Ma méthode est simple. N'importe quel membre de votre famille ou vos contremaîtres peuvent l'utiliser. J'ai noté un certain nombre de différences parmi les esclaves : et je prends ces différences et je les amplifie. J'emploie la crainte, la méfiance, et l'envie pour contrôler. Ces méthodes ont fonctionné dans ma modeste plantation aux Antilles et elles fonctionneront dans tout le Sud. Prenez cette simple petite liste de différences, et pensez à elles. En première position sur ma liste l'"âge", mais il est là seulement parce qu'il commence par "A" ; la seconde est "la couleur" ou les nuances de teinte, il y aussi l'intelligence, la taille, le sexe, la dimension des plantations, le statut sur la plantation, l'attitude des propriétaires, si l'esclave vit dans la vallée, sur la colline, à l'Est, à l'Ouest, au Nord, au Sud, s'il a les cheveux fins, les cheveux crépus, s'il est grand ou petit.


Maintenant que vous avez une liste de différences, je vous donnerai un plan d'action - mais avant cela je vous assure que la méfiance est plus forte que la confiance et l'envie est plus forte que l'adulation, le respect ou l'admiration. L'esclave noir après réception de cet endoctrinement sera maintenu et s'auto- réapprovisionnera et s'auto- régénérera pour des centaines, peut-être des milliers d'années.

N'oubliez pas que vous devez monter le vieux mâle noir contre le jeune mâle noir, et le jeune mâle noir contre le vieux mâle noir.
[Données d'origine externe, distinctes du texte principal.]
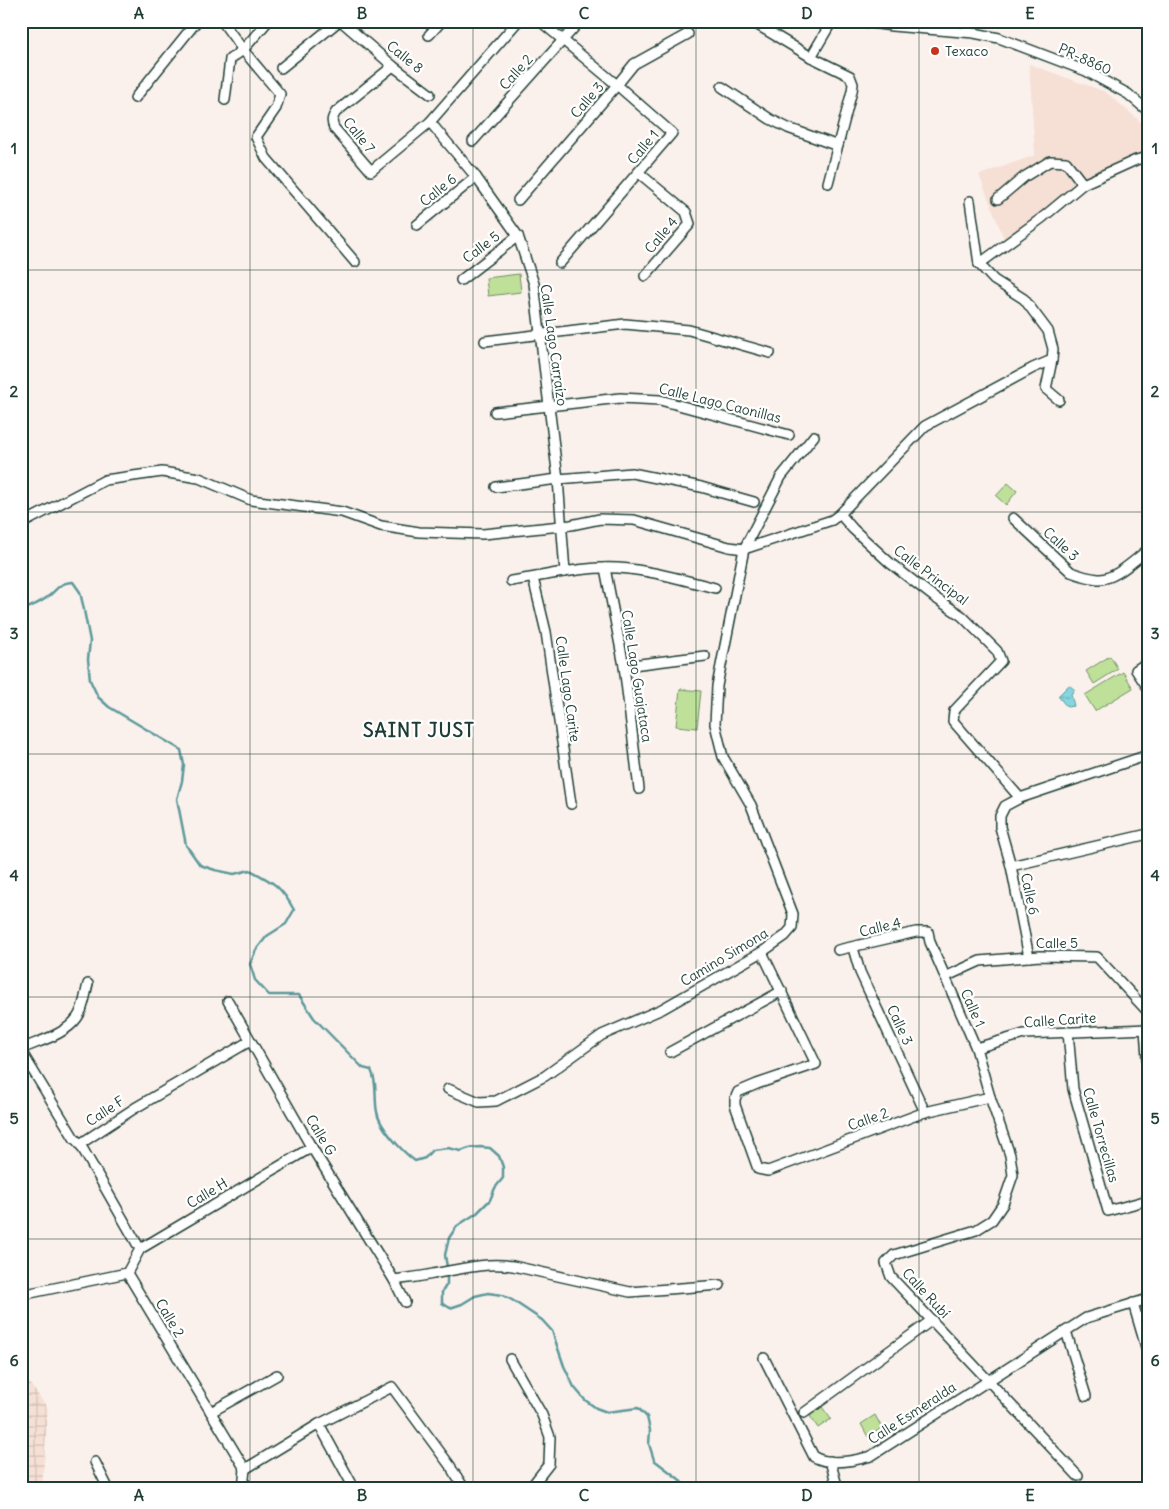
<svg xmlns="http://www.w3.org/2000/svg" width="1169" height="1509" viewBox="0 0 1169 1509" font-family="Delius,sans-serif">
<defs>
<pattern id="industrial-grid" width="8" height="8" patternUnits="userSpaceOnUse" patternTransform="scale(1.25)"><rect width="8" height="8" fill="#f6e0d5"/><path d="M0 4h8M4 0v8" fill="none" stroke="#d2c1b7"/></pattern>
<pattern id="water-ripples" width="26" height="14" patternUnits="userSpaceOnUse" patternTransform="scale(1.25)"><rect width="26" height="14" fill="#85d6e0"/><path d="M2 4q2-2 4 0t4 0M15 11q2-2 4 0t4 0" fill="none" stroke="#6cafb6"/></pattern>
</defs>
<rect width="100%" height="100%" fill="#fbf1ec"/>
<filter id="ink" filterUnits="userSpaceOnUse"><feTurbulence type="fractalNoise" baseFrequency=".02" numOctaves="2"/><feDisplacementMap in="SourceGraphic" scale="10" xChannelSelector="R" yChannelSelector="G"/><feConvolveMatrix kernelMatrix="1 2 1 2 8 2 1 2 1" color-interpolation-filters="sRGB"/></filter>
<g filter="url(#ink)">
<path fill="#f6e0d5" d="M 1029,64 L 1106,92 L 1148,128 L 1148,152 L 1136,155 L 1086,178 L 1006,244 L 979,175 L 1035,155 Z"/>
<path fill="url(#industrial-grid)" d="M 21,1372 L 48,1408 L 42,1488 L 21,1488 Z"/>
<g fill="#bfe099" stroke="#6f8e66">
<path d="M 519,274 L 521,292 L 488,296 L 486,278 Z"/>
<path d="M 1008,483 L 1017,491 L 1006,505 L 996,496 Z"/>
<path d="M 1110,656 L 1118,669 L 1094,684 L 1086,671 Z"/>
<path d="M 1123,672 L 1133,688 L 1095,711 L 1085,695 Z"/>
<path d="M 680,689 L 701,691 L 697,728 L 676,726 Z"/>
<path d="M 822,1407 L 831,1419 L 818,1428 L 810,1416 Z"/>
<path d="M 875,1415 L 882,1428 L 868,1437 L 861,1424 Z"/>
</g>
<path fill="url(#water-ripples)" stroke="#5c999b" d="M 1069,685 L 1075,690 L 1071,694 L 1074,706 L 1067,707 L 1058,696 Z"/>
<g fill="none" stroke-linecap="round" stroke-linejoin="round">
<path stroke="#5c999b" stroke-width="2.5" d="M 21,606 L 28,608 C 34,605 41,602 46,598 C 58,590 57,583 73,582 L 80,592 L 83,605 L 90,641 L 88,659 L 90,680 L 98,697 L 109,707 L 181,750 L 184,765 L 182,781 L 177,799 L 186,845 L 200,865 L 215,870 L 234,874 L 250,870 C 273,882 281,886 294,910 L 286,924 L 267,936 L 256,950 L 250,964 L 255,980 L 269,995 L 299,995 L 314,1018 L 363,1068 L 371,1070 C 378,1083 374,1099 377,1112 C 379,1127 403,1152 415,1161 L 425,1158 L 432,1150 L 448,1148 L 461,1151 L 469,1148 L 480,1147 L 490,1148 L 499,1156 L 503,1167 L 503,1178 L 495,1188 L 490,1200 L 477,1213 L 457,1226 L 449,1238 L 445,1255 L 447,1267 L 447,1284 L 442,1292 L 442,1303 L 450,1308 L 462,1304 L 475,1296 L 488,1293 L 502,1295 L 512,1300 L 542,1320 L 552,1331 L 564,1366 L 574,1387 L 585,1400 L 596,1408 L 607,1412 L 638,1408 L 647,1417 L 650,1430 L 649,1444 L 654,1460 L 679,1479 L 686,1488"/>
<g stroke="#1f3d34" stroke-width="12">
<g id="minor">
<path d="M 222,21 L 243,50 L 280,94 L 276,108 L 256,137 L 266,158 L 355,262"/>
<path d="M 341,21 L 393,66 L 430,94"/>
<path d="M 540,21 L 617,85 L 672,133 L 560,263"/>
<path d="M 751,21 L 811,57 L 850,76 L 853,84 L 852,91 L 828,183"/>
<path d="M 858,21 L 892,26 L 974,33 L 999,38 L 1086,71 L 1128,94 L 1148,111"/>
<path d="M 429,35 L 442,21"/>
<path d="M 811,57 L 832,21"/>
<path d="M 393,66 L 336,112 C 332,118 331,121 334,128 L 371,171 L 430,122 L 518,21"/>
<path d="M 281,68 L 339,21"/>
<path d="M 722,87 L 770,119 L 788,128 L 838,146"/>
<path d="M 135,98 L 197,21"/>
<path d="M 225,100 L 230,59 L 243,50 L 268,21"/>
<path d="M 430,122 L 476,177 L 518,236 L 534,284 L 558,479 L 565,572"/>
<path d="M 473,141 L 580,21"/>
<path d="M 639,173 L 686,212 L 690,224 L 645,276"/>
<path d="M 998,199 L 1024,177 L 1050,161 L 1066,162 L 1083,184"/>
<path d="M 518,200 L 617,85 L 634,64 L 688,34"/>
<path d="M 970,201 L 979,264"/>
<path d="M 417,225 L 476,177"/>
<path d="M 979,264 L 1042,218 L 1083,184 L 1136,160 L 1148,157"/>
<path d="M 461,280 L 518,236"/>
<path d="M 485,341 L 625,324 L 689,330 L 770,353"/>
<path d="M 1052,360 L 1046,389 L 1059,400"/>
<path d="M 495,412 L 620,398 L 660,400 L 789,435"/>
<path d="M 496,487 L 558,479 L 632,473 L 701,487 L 754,502"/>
<path d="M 840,514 L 853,529 L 890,563 L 934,597 L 962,616 L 997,651 L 1001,661 L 954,711 L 953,721 L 1020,798"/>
<path d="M 1013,518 L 1071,572 C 1079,575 1089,578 1098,579 C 1115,580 1134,560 1148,550"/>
<path d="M 21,524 L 105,480 L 162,472 L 199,478 L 251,500 L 342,512 L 381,526 L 419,532 L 483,534 L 571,525 L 600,519 L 634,520 L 729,547 L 744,549 L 832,520 L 840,514 L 925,426 L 1033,368 L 1052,360 L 1053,349 L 1048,331 L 1024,299 L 994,280 L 979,264"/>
<path d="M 605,568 L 624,666 L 639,789"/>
<path d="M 533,578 L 546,632 L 571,804"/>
<path d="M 511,581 C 546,576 582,566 618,568 C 651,570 683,580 715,588"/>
<path d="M 1148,662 L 1136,670 L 1148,688"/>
<path d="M 624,666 L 705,656"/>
<path d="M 21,687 L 21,689"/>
<path d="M 1011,866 L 1148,834"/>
<path d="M 853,948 L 860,972 L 925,1112"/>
<path d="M 838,950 L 916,932 L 928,932 L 930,942 L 976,1048 L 990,1097 L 1010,1155 L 1013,1175 L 1003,1204 L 992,1220 L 976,1230 L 894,1255 L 886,1263 L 891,1277 L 1078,1476"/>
<path d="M 762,952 L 816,1064 L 757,1084 L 738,1092 L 735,1099 L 735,1105 L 758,1169 L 768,1171 L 925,1112 L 990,1097"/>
<path d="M 1029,957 L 1011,866 L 1000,827 L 1000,816 L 1005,806 L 1020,798 L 1148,755"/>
<path d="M 945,977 L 980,961 L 1040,956 L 1097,957 L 1148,1012"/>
<path d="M 228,1001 L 309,1143 L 394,1280 L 405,1302"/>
<path d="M 1145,1029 L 1148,1071"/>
<path d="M 1068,1032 L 1073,1089 L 1108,1211 L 1148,1200"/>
<path d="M 976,1048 L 1024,1034 L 1148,1029"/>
<path d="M 21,1049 C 39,1041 65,1035 77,1018 C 84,1009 85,995 88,984"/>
<path d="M 21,1051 L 74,1138 L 80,1144 L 140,1249"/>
<path d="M 670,1052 L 782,991"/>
<path d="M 448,1089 L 479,1102 L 496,1101 L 545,1076 L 602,1035 L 662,1009 L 762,952 L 785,936 L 792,928 L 793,914 L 751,805 L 723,757 L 715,724 L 717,686 L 744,549 L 781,477 L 814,436"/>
<path d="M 80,1144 L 135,1108 L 250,1041"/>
<path d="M 127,1273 L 245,1469 L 243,1488"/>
<path d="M 127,1273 L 140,1249 L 312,1147"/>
<path d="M 394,1280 C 407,1278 420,1277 433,1274 C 461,1269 484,1262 513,1266 L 630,1292 L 720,1285"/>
<path d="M 21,1295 L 127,1273"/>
<path d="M 1133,1303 L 1148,1354"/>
<path d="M 1066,1331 L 1086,1396"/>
<path d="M 764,1358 L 814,1457 C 831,1466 854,1461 871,1456 L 1086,1318 L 1148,1299"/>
<path d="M 510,1359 L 542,1415 L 550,1437 L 549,1464 L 531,1487"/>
<path d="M 211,1412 L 277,1375"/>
<path d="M 804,1413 L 932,1320"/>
<path d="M 319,1424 L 354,1488"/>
<path d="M 830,1461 L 836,1482 L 840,1488"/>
<path d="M 95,1462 L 108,1488"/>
<path d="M 245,1469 L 319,1424 L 392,1387 L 451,1467"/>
<path d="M 453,1471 L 464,1488"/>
</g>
</g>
<use href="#minor" stroke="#fff" stroke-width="9"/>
</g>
</g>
<path fill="none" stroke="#1f3d34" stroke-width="1" stroke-opacity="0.55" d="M 250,21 L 250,1488M 473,21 L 473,1488M 696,21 L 696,1488M 919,21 L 919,1488M 21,270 L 1148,270M 21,512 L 1148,512M 21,754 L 1148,754M 21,997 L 1148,997M 21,1239 L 1148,1239"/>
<circle fill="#c8321e" stroke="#fff" stroke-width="2" cx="935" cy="51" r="5"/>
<g text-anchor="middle" stroke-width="4.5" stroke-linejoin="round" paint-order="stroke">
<g font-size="14" fill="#1f3d34" stroke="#fff" text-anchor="start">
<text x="945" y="56">Texaco</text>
</g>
<g font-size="14" fill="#1f3d34" stroke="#fff">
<text transform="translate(405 57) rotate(39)" y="5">Calle 8</text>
<text transform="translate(1085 59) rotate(24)" y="5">PR-8860</text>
<text transform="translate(516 72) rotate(-48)" y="5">Calle 2</text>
<text transform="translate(587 100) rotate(-49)" y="5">Calle 3</text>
<text transform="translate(359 135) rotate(51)" y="5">Calle 7</text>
<text transform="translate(643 147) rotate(-50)" y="5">Calle 1</text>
<text transform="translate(438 190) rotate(-39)" y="5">Calle 6</text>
<text transform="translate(661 235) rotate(-50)" y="5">Calle 4</text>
<text transform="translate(481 247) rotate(-37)" y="5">Calle 5</text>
<text transform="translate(554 345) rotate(82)" y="5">Calle Lago Carraízo</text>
<text transform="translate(720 403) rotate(14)" y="5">Calle Lago Caonillas</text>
<text transform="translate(1061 544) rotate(42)" y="5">Calle 3</text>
<text transform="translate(931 575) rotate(37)" y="5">Calle Principal</text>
<text transform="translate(637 676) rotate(81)" y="5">Calle Lago Guajataca</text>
<text transform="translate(568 689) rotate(82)" y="5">Calle Lago Carite</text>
<text transform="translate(1030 894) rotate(78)" y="5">Calle 6</text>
<text transform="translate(880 927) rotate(-14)" y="5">Calle 4</text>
<text x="1057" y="948">Calle 5</text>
<text transform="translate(724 957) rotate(-31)" y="5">Camino Simona</text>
<text transform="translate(973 1008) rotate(66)" y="5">Calle 1</text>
<text transform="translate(1060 1020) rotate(-4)" y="5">Calle Carite</text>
<text transform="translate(900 1025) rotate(65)" y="5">Calle 3</text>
<text transform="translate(105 1111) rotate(-33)" y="5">Calle F</text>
<text transform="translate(868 1119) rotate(-20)" y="5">Calle 2</text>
<text transform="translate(321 1135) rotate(59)" y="5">Calle G</text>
<text transform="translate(1101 1135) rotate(74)" y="5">Calle Torrecillas</text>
<text transform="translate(207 1193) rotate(-31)" y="5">Calle H</text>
<text transform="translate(926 1293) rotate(47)" y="5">Calle Rubí</text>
<text transform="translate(170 1318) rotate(59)" y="5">Calle 2</text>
<text transform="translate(912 1413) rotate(-33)" y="5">Calle Esmeralda</text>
</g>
<g font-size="19" font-weight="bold" letter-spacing="1" fill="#1f3d34" stroke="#fff">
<text x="419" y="737">SAINT JUST</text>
</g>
</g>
<rect width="1169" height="1509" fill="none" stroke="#fff" stroke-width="55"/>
<rect x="28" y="28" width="1114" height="1454" fill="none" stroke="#1f3d34" stroke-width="2"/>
<g font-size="16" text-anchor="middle" font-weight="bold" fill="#1f3d34">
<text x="139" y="19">A</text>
<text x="362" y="19">B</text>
<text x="584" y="19">C</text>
<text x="807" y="19">D</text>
<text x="1030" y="19">E</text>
<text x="14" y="154">1</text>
<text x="1155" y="154">1</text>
<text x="14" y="397">2</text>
<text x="1155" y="397">2</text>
<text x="14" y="639">3</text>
<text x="1155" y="639">3</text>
<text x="14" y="881">4</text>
<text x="1155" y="881">4</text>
<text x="14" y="1124">5</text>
<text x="1155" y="1124">5</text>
<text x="14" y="1366">6</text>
<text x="1155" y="1366">6</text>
<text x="139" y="1501">A</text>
<text x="362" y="1501">B</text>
<text x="584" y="1501">C</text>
<text x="807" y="1501">D</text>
<text x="1030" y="1501">E</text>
</g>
</svg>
Vous devez employer les esclaves foncés de peau contre les esclaves clairs de peau et les esclaves clairs de peau contre les esclaves foncés de peau. Vous devez employer la femelle contre le mâle, et le mâle contre la femelle. Vous devez également faire en sorte que vos domestiques blancs et les contremaîtres se méfient de tous les noirs, mais il est nécessaire que vos esclaves nous fassent confiance et dépendent de nous. Ils doivent nous aimer, nous respecter et ne faire confiance qu'à nous.


Messieurs, ces kits sont vos clefs pour le contrôle. Employez-les. Faites-les employer par vos épouses et vos enfants, ne manquez jamais une occasion. S'ils sont utilisés intensément pendant une année, les esclaves, eux-mêmes, resteront perpétuellement méfiants. Merci, messieurs.»